I am in receipt of your letter of the thirteenth and note that you are inclined to recommend that the entire administration of the State Prison be conducted from the State Farm in Halifax County. There is no question but what this is the economical thing to do; yet it will not be popular with the prison officials, as naturally they would rather not live on the farm, and I don’t blame them. But as the farm is the main business of the State Prison at present there is no question in my mind but what the administration officials should be in the midst of it.

It is true that Halifax County is not an ideal place for a prison hospital, neither is Raleigh. The State’s Farm is one of the richest in North Carolina, and it should pay better than it does, and if the prison officials were down there on the ground so that they could give more personal attention to detail there is no question but what it would pay better.

Being a good roads enthusiast I have thought for a number of years, but have not expressed it, that the time would come when the State Farm would be sold to private individuals, and if that should happen and the majority of the state convicts were put to work building state highways, then my opinion would be to buy a thousand or two acres of land in Moore, Hoke or Lee counties and make that the prison headquarters, with sanitarium so that tubercular patients could be properly treated, and let the weak, old and decrepit prisoners who could do some work work on this farm. In fact if the able bodied prisoners were not put on the roads but were to work under contract at such public work as is now being done at Badin and Bridgewater or on public roads, the prison authorities would make more money than we are making today; and we are using a farm in Halifax county that’s worth three-quarters of a million dollars, and we are occupying a plant in Raleigh that’s worth nearly another million.

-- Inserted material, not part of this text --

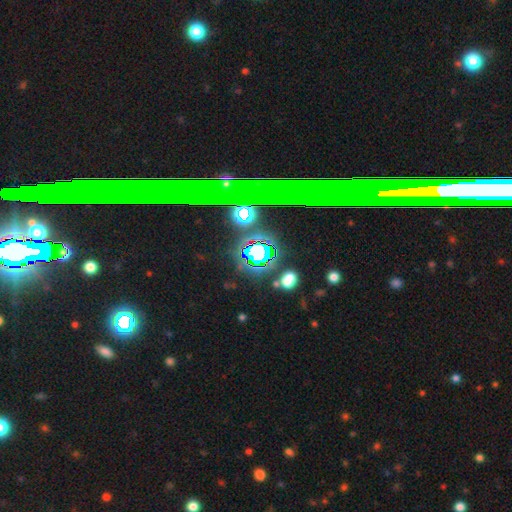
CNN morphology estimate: smooth_or_featured: star or artifact (p=0.70) [alt: featured or disk p=0.16]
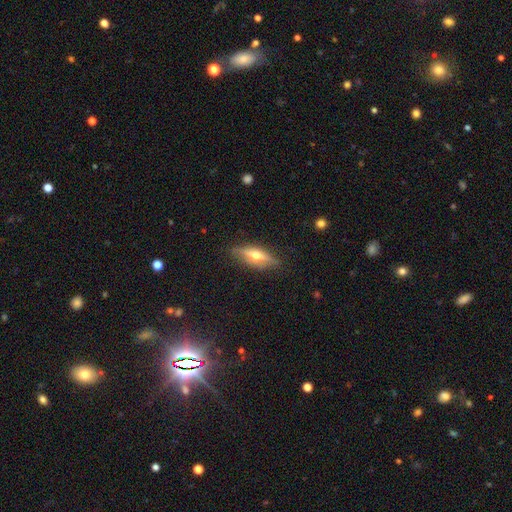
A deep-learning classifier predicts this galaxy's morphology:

Its hard to tell what the future has in store for the State’s Prison. It may be that the wave of sentimentalism for prisoners has largely passed, and it may be that it has just begun; yet the things that is more likely to happen than anything else in the future, in my opinion, is that the State Legislature will make an appropriation for the support of the prison and use all prisoners for the construction of state highways. The reason I say this is that the outlook today for the construction of roads and a better type of road is brighter than ever before.

Recently while in Washington I had a talk with a number of Senators and other officials, and I found that a bill had been introduced by Senator Bankhead making an appropriation of one-hundred million dollars annually for the construction of roads, and I was talk that this project had the approval of the Secretary of Agriculture, as well as the President of the United States, which, if true, will mean that it will become a law. That will necessitate the state of North Carolina making an appropriation to aid in the construction of roads, and the legislature is very likely to turn to the state prison to secure this aid, or at least a part of it.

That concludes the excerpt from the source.